> WORK ITEM A:
Check these three statements against the quotations from women in financial services and mark each yes or no, quoting the words of the text that settle it: (i) Barbara Delaney is a Principal at StoneStreet Equity; (ii) Julia Bates works for Edward Jones; (iii) Lee Spelman says finance and investing play to women's strengths.
> WORK ITEM B:
Write the next part of the quotations from women in financial services, picking up after the last quote.

> TEXT FOR ANALYSIS:
◆ ◆ ◆

Anastasia Amoroso
"My view of my legacy as an individual is very much intertwined with my role as a financial services professional. My hope is to help empower others to go after what they want and work hard to get there."

-- Anastasia Amoroso, VP, Global Market Strategist, J.P. Morgan Funds

Barbara Best
"Retirement planning demands an ability to think holistically and consider broad personal goals and needs - all of which are particular competencies of women."

-- Barbara Best, Principal, Capital Strategies Investment Group, LLC

Barbara Delaney
"In this age of rapid change for the retirement planning industry, I hope our firm is known for doing everything we can in order to get - and keep - participants on track."

-- Barbara Delaney, Principal, StoneStreet Equity

Carole Ford
"Gaining a healthy financial competence and a sense of decision-making power is an incredibly valuable tool for women in both the short and long term - and it endows them with real strength and confidence as well."

-- Carole Ford, President, Chief Executive Officer, Ford Financial Gorup

Carrie Coghill
"In our industry there is now a far more robust appreciation for diversity, particularly gender diversity, within advisory teams."

-- Carrie Coghill, President, Chief Executive Officer, Coghill Investment Strategies, LLC

Jones
"I owe it to my clients to ensure that the income they have earned and saved is preserved to achieve their goals both while they are here, and after they are gone."

-- Jessica Jones, Financial Advisor, Edward Jones

Julia Bates
"I am convinced that it will be difficult to remedy the scarcity of female business leaders in financial services without more sponsorship from senior leaders who are willing to put people in paradigm-bending roles."

-- Julia Bates, Managing Director, Head of Individual and Business Retirement, J.P. Morgan

Kathleen Kelly
"I see a need for a greater emphasis on taking control of those everyday financial and lifestyle decisions that either build a path - or a roadblock - to a comfortable retirement."

-- Kathleen Kelly, Managing Partner, Compass Financial Partners, LLC

Lee Spelman
"Finance and investing are a great fit for women because they play to their strengths. I'd like to see more women asserting these skills as individual investors and as financial services professionals."

--Lee Spelman, Managing Director, Head of U.S. Equity Client Portfolio Managers, J.P. Morgan

Melissa Harrison
"I hope that our advisors are known for modeling the same kind of care for financial stewardship that we seek to engender in clients."

◆ ◆ ◆

> DATA SECTION:
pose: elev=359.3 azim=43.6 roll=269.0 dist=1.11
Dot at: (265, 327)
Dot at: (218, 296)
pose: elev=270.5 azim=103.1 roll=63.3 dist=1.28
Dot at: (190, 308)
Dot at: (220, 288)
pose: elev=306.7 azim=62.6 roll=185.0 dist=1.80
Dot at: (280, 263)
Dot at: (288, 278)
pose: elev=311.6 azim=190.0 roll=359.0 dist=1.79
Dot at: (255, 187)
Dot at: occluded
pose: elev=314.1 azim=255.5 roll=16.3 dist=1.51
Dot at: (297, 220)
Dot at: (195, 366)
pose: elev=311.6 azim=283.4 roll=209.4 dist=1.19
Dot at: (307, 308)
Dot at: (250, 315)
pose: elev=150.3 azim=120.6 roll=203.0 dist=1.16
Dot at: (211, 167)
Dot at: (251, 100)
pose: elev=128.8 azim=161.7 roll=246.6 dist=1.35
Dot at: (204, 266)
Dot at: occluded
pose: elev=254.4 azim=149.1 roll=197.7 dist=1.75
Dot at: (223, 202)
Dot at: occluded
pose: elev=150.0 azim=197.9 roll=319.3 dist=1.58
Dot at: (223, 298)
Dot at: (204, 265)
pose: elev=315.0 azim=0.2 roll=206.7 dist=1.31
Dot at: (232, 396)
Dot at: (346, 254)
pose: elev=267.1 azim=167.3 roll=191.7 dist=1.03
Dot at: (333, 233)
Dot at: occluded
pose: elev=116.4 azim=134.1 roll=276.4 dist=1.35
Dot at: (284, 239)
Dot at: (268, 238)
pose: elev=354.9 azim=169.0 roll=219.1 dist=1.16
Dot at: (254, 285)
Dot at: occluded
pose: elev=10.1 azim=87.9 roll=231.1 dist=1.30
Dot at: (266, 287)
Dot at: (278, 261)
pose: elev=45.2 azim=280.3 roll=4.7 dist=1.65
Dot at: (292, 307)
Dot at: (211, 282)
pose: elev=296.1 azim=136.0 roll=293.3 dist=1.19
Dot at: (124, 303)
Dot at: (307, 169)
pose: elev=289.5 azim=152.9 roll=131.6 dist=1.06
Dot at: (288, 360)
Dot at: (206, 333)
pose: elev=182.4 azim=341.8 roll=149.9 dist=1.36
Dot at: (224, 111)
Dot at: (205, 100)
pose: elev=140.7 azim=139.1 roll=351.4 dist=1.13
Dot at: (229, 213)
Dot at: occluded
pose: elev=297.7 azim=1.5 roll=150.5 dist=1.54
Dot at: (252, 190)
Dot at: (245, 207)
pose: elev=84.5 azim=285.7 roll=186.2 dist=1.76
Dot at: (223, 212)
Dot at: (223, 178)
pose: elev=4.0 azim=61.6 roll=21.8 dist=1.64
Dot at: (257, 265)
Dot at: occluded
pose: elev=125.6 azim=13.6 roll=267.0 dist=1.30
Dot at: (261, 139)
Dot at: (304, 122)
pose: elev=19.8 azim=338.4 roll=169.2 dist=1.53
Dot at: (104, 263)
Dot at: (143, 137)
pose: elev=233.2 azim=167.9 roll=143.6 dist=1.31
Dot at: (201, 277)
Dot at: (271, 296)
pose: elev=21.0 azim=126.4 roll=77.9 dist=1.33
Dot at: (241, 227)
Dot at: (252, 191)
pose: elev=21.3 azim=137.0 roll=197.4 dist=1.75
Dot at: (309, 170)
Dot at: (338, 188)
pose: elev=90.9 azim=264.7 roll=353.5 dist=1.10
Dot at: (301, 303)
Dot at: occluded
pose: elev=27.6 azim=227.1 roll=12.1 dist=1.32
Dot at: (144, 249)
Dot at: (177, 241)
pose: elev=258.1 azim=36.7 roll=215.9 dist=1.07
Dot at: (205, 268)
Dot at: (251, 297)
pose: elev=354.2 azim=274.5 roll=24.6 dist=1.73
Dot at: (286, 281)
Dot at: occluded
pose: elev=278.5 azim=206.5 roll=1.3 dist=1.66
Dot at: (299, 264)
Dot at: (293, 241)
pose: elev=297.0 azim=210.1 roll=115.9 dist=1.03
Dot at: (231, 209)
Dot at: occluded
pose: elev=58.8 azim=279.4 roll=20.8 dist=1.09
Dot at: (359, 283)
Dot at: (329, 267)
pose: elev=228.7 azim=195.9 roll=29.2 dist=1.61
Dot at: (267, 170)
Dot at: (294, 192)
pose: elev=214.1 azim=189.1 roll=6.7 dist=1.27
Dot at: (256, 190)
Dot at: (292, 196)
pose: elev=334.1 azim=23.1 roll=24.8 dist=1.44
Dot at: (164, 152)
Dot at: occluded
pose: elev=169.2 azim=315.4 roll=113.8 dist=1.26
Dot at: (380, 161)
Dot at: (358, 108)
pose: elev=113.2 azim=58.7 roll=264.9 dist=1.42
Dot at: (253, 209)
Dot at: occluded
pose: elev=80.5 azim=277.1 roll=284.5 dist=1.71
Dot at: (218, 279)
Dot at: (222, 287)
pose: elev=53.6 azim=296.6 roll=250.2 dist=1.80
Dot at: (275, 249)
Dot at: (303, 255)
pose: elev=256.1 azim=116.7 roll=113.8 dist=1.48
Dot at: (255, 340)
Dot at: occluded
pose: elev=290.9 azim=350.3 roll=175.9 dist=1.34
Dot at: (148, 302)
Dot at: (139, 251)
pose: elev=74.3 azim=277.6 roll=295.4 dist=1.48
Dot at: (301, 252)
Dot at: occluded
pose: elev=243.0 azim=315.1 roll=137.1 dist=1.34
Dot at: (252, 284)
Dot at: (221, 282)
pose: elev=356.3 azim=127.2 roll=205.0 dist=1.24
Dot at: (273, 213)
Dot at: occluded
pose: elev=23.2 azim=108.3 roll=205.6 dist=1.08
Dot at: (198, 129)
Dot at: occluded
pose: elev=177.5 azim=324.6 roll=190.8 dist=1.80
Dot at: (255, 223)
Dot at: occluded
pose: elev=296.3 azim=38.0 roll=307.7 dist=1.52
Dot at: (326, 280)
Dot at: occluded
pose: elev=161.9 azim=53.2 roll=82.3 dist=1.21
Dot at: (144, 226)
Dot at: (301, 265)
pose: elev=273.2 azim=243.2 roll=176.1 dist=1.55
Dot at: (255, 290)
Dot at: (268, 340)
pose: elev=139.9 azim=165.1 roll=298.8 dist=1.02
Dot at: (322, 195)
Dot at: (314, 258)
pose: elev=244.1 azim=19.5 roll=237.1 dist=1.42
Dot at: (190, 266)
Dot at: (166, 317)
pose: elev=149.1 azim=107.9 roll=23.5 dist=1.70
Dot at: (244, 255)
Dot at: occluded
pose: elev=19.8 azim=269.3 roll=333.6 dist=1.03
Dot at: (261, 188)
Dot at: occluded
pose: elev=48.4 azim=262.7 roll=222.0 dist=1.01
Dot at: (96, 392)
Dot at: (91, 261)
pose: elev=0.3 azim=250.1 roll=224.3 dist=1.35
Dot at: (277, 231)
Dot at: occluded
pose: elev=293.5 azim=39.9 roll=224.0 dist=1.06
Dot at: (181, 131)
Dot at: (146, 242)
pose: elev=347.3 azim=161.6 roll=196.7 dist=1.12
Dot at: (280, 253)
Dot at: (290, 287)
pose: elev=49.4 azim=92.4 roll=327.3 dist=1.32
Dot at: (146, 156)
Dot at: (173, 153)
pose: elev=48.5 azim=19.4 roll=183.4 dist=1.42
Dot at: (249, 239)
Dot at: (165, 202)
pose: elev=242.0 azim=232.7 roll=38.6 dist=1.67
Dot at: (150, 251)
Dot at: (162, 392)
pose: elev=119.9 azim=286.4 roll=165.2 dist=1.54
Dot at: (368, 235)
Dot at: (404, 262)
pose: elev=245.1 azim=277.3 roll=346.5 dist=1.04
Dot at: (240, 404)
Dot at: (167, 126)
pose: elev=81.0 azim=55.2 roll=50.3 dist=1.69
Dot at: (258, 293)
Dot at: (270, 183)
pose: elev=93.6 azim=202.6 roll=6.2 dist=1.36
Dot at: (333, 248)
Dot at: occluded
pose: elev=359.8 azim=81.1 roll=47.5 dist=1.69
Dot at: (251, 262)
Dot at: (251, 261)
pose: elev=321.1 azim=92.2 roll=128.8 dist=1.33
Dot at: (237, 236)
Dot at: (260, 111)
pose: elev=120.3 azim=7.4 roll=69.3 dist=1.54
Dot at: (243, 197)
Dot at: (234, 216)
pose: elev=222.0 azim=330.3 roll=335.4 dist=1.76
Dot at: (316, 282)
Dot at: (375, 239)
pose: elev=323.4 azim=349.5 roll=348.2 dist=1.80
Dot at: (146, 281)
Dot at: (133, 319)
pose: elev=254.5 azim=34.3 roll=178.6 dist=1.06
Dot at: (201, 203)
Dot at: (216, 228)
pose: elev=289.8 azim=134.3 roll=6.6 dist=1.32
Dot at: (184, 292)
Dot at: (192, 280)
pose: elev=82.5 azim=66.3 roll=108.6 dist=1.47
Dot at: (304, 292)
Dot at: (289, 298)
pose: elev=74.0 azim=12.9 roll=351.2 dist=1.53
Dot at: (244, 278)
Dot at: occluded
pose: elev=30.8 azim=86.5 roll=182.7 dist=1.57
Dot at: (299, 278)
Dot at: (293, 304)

◆ ◆ ◆

> TASK RESPONSE A:
(i) Yes: "Barbara Delaney, Principal, StoneStreet Equity"
(ii) No: "Julia Bates, Managing Director, Head of Individual and Business Retirement, J.P. Morgan"
(iii) Yes: "Finance and investing are a great fit for women because they play to their strengths."

> TASK RESPONSE B:
--Melissa Harrison, Managing Director, Private Wealth Advisor, Corrado-Harrison and Associates, Merrill Lynch

Missy Spickler
"An essential component of our advice for clients on legacy matters is our relationship with their families - both older and younger generations. We have to be part of what I call 'the whole legacy.'"

--Melissa Spickler, Managing Director, Wealth Management Advisor, The Spickler Group, Merrill Lynch

Clare Hart
"It's our tendency to continually strive for upward career movement, but stepping sideways to explore a new trajectory rather than pushing forward in known territory is sometimes the most important kind of move one can make."

--Clare Hart, Managing Director, Portfolio Manager, U.S. Equity Group, J.P. Morgan

Kim Sharan
"For financial advisors with Boomer-generation clients, the advisory landscape has become considerably more complex."

--Kim Sharan, President, Financial Planning and Wealth Strategies, Chief Marketing Officer, Financial Services, Inc.

Kimberlee Orth
"As part of my team's expanding roles as our clients' 'life coaches,' we facilitate family meetings for clients to share their specific vision for their wealth with their children. It's a delicate conversation, but an important one."

--Kimberlee Orth, Private Wealth Advisor, Ameriprise Financial Services, Inc.

Marja Norris
"Research has shown that that approximately 70% of female investors prefer to work with a female advisor - a fact that our industry needs to respect by including women on advisory teams."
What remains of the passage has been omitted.